Environmental protection and ensuring sustainability
UNDP worked towards ensuring that natural and energy resources are used and managed in a sustainable manner and helping to contribute to growth and poverty reduction. Results included;
- 400 farmers adopted conservation agriculture practices for sustainable land management, with increased yields of 200 to 300 percent for maize and beans in six pilot dry land districts in Uganda. These practices are being adopted by local authorities and farmer groups across these regions;
- Environmental Action Plans integrating best practices in sustainable land management have been developed and completed with UNDP support in four pilot districts. This has seen the establishment of water harvesting dams, tree nurseries, and the widespread use of wood-saving eco-stoves made from mud, sand and clay;
- UNDP support to 305 households in Iganga district under the Global Environment Facility’s Small Grants Programme has enabled them to plant 15,600 mango trees, currently providing $50,000 in total annual income;
- 830 hectares of degraded forests were replanted with indigenous tree species in the Albertine region, under the Albertine Rift Valley Project, while in Kibaale, Mbale, Sironko and Karamoja, promotion of bee-keeping has significantly reduced the cutting down of trees – successful beekeeping requires trees to start a colony – along with the use of energy saving cook stoves.
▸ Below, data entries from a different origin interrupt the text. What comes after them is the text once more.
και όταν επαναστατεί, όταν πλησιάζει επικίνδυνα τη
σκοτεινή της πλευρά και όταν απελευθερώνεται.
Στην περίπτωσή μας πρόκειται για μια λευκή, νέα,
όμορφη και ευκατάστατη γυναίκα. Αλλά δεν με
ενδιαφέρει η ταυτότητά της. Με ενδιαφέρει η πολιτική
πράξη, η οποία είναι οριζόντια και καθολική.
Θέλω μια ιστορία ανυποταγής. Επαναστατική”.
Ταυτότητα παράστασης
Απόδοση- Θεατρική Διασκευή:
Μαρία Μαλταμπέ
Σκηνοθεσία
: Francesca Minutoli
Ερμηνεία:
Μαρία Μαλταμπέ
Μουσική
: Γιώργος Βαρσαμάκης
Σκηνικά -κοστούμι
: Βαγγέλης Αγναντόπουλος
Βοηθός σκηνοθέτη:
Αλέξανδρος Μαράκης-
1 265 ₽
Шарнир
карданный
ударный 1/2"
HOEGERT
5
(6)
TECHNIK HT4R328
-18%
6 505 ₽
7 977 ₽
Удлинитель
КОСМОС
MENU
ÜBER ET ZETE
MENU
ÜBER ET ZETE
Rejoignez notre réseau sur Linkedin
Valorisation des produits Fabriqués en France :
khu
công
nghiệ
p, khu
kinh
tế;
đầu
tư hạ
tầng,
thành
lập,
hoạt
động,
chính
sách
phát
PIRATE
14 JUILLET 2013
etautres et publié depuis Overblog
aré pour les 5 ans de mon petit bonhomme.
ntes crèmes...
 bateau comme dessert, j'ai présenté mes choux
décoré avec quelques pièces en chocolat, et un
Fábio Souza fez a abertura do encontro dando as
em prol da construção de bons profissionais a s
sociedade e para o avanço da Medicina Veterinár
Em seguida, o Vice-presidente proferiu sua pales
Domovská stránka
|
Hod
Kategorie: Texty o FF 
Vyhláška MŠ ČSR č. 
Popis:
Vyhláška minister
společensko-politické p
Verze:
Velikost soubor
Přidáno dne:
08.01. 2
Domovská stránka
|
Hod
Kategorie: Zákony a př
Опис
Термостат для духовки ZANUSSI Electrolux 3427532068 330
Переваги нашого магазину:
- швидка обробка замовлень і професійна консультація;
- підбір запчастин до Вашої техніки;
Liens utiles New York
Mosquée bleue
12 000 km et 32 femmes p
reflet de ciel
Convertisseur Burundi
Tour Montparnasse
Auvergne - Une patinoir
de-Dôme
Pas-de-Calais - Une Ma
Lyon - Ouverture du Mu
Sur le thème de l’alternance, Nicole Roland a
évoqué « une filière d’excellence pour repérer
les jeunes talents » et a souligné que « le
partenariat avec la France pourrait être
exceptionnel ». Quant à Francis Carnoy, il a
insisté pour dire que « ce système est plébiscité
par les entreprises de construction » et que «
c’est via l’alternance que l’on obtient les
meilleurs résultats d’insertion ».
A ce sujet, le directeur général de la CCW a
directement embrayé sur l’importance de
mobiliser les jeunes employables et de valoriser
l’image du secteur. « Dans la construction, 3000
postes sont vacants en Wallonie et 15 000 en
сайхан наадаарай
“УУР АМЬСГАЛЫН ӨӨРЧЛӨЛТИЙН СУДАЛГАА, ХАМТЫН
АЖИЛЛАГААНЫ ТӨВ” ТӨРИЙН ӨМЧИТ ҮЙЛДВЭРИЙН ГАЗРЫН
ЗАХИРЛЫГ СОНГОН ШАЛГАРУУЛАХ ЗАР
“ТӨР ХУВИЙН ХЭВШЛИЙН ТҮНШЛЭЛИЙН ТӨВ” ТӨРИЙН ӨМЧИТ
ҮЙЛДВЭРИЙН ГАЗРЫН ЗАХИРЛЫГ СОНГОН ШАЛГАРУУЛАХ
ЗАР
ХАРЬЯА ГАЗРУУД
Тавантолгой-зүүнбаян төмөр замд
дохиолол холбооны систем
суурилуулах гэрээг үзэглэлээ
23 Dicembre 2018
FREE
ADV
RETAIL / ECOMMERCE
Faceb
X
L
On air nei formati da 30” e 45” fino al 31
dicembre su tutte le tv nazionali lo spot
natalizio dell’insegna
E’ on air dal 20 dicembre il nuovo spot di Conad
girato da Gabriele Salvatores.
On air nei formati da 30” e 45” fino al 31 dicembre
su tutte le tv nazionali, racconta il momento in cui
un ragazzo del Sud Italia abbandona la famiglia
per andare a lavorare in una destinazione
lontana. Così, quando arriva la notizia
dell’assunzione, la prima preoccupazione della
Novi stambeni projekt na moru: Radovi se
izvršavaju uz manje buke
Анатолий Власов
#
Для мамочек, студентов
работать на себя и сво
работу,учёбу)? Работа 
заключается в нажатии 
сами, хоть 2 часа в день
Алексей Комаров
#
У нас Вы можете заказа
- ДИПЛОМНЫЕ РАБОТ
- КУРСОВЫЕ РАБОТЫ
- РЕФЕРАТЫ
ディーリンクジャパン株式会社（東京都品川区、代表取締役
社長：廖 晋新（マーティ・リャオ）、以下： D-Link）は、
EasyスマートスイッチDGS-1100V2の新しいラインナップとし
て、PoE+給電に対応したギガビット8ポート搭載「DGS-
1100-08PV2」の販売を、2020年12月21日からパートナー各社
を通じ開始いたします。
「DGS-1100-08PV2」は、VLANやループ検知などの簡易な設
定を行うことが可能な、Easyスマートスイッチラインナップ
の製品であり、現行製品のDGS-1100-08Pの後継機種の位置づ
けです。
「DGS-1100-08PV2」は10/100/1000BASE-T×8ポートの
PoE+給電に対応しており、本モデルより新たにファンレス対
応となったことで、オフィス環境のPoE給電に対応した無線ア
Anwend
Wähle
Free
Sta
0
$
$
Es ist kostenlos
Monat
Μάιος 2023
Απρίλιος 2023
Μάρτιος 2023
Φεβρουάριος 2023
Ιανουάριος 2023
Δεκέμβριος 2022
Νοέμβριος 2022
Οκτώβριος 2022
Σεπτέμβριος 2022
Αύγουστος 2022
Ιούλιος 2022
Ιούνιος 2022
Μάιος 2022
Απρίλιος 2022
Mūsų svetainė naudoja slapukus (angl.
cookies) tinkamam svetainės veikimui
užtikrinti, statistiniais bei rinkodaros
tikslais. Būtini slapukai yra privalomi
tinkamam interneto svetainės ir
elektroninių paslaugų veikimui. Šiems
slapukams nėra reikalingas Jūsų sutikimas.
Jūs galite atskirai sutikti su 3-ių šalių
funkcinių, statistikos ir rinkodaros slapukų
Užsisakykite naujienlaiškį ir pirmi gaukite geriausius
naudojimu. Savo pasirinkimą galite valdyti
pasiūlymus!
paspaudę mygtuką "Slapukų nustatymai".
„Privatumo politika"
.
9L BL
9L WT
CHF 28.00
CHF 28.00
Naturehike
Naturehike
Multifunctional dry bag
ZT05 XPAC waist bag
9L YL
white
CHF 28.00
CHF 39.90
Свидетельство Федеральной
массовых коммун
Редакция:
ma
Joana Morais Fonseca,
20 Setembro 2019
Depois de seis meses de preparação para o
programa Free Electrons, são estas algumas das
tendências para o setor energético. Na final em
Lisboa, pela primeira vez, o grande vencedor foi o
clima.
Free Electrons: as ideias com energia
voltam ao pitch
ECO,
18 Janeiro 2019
Building a democratic society
UNDP worked with the Government to put in place policies and institutions that are participatory and inclusive of both women and men, improve rule of law, and deliver high-quality services. As a result:
- Support to Parliament’s public outreach programme has enabled citizens in 75 districts to meet and share their views with Members of Parliament and Government Ministers, resulting in improved service delivery and better accountability;
- Support to the National War and Peace Memorial Museum in Kitgum districts has enabled the audio, print and visual documentation as well as research in to the atrocities of the Lord’s Resistance Army rebellion and other conflicts to complement peace building and reconciliation efforts in conflicted-affected communities.
- Support towards elections led to the first ever Presidential Debate in the country which provided an equal platform for all Presidential Candidates to reach out to their voters.